Si Dieu existe pourquoi la souffrance?
La souffrance du juste : drame pour notre foi, Puissance de salut
Chers frères et sœurs,
chers amis,
La première lecture de ce dimanche décrit un serviteur de Dieu qui connaît les plus grandes humiliations. Il souffre. On le frappe, on lui arrache la Barbe, on lui crache au visage. Mais il affirme contre toute attente que le Seigneur son Dieu vient à son secours et qu’il n’est pas atteint par les outrages. Il estime que Celui qui témoigne de sa justice est proche, et qu’Il prendra sa défense.
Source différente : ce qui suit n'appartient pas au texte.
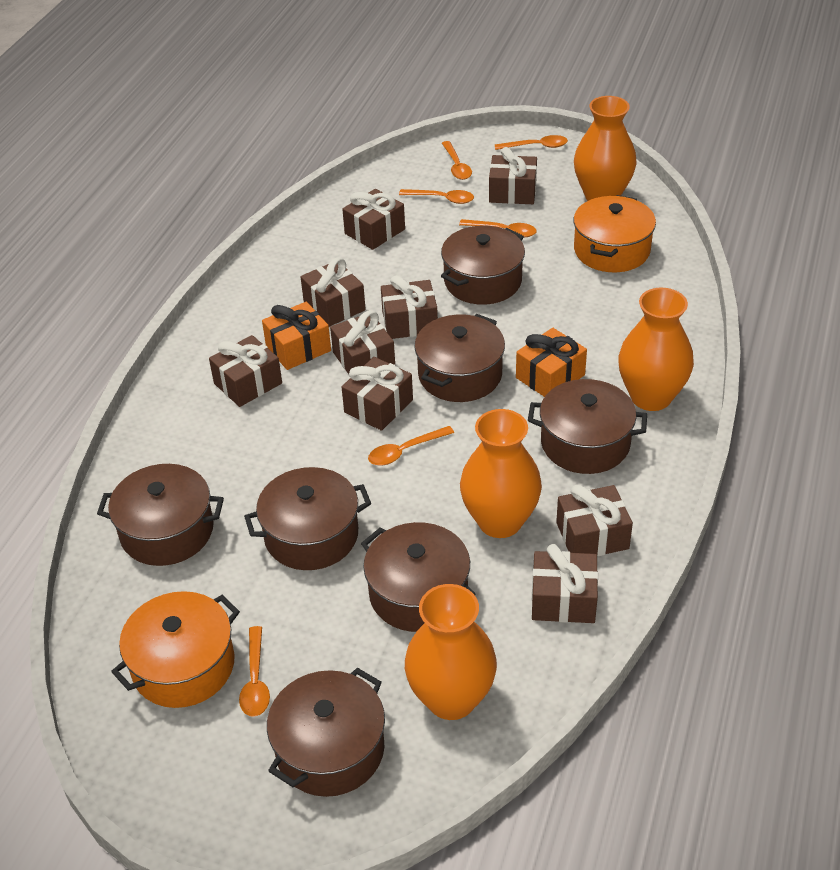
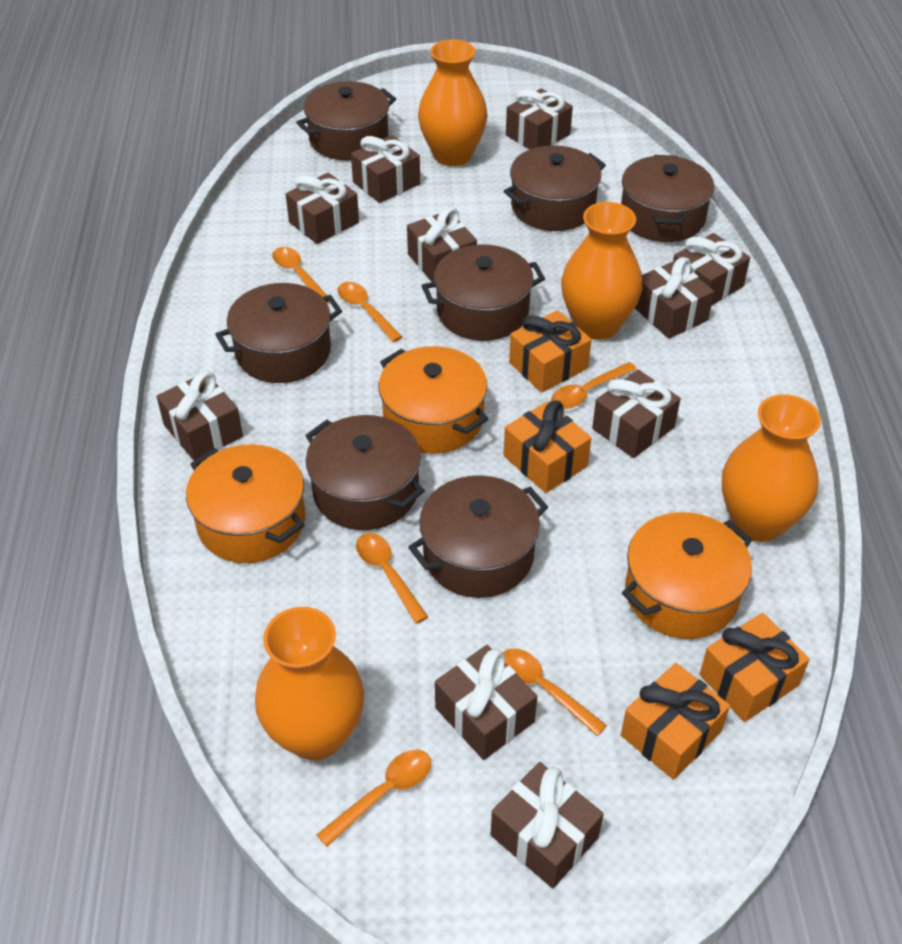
brown gift: [209,335,282,407] [301,257,366,327] [330,310,395,374] [342,189,405,250] [342,357,413,431] [381,275,438,339] [489,147,537,204] [532,544,598,623] [556,485,633,556] = 9 -> [156,371,243,461] [286,173,359,244] [351,135,420,203] [407,207,477,282] [435,645,537,760] [491,762,604,888] [506,89,573,150] [592,370,681,458] [635,257,714,339] [673,233,750,306] = 10
orange gift: [262,302,331,370] [516,328,587,397] = 2 -> [504,401,591,493] [509,310,591,392] [621,663,730,780] [700,613,810,722] = 4
orange pot: [111,591,240,708] [573,195,656,272] = 2 -> [186,444,305,563] [379,346,488,454] [622,512,752,639] = 3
Ce texte qui appartient au chant du serviteur souffrant dans le livre du prophète Isaïe nous dit quelque chose du juste dans l’épreuve. Il laisse entendre que l’épreuve, l’injustice et l’humiliation n’épargnent pas les amis de Dieu. Ceci est à contre courant de nos pensées humaines. Si Dieu existe pourquoi la souffrance ? S’il est amour pourquoi laisse t-il ceux qui croient en lui souffrir de la maladie, ou connaître quelque situation difficile. Le mystère de la souffrance du juste est ce qu’il y a de plus inaudible dans le Christianisme et c’est aussi, paradoxalement, ce qui fait la puissance de notre foi. Non pas que Dieu gagne en puissance en nous faisant souffrir, mais précisément parce qu’il vient habiter et porter la condition de souffrance qui est la nôtre et en fait un chemin du salut. Dire que Jésus a souffert la croix, à peu près en subissant les mêmes humiliations que le Serviteur souffrant d’Isaïe auquel la tradition l’a d’ailleurs identifié, ce n’est pas un mythe, ce n’est pas une légende, c’est un fait. Et ce n’est pas non plus un parti pris pour le dolorisme. Nous faisons bien de marcher avec Jésus, de reconnaître comme Pierre qu’il est le Fils du Dieu vivant. Mais sommes-nous prêts à entendre que le Fils de l’homme va souffrir, qu’il va être rejeté et que sans doute nous ne serons pas épargnés ? C’est là que notre vie de Chrétien prend son virage le plus décisif. Sommes nous prêts à annoncer et à suivre un messie crucifié ?
Et qu’est ce que suivre un messie crucifié ? Selon Jésus lui-même, c’est prendre le chemin qui conduit à se perdre et sans lequel, il serait impossible de se trouver. C’est prendre un chemin de renonciation. Devenir disciples de Jésus et le suivre, c’est renoncer à tout un tas de petites et de grandes choses qui nous attachent à nous-mêmes. C’est accueillir notre vulnérabilité et celle des autres comme un vase creux qui se laisse remplir par l’amour infini de Dieu.
Ensuite, c’est agir. Si Jésus a renoncé à son divin rang et a embrassé notre condition de souffrance, il a aussi beaucoup agit en faveur des pauvres et des malades, des plus vulnérables de son temps. C’est là que la preuve de son amour s’est faite la plus explicite. Il a guérit les malades, donner à manger à la foule qui avait faim ; il a consolé ceux qui étaient dans le deuil et leur a rendu la joie ; il a pardonné à la femme adultère et lui a rendu sa dignité. Telle doit être notre attitude devant les souffrances et les humiliations. Plutôt que de nous contenter de rêver d’un monde ou elles disparaîtront, agissons en faveur des plus vulnérables et des plus pauvres. C’est là l’expression la plus vraie et la plus éloquente de notre foi. Et c’est ce que nous rappelle Saint Jacques dans la deuxième lecture : Si quelqu’un prétend avoir la foi sans la mettre en œuvre à quoi cela sert-il ?
Frères et sœurs, notre réponse à la question « pour vous qui suis-je ?» définit notre identité chrétienne. Cette réponse n’est pas verbale. Elle se trouve dans notre rapport personnel à la croix et dans notre capacité à porter les croix les uns des autres.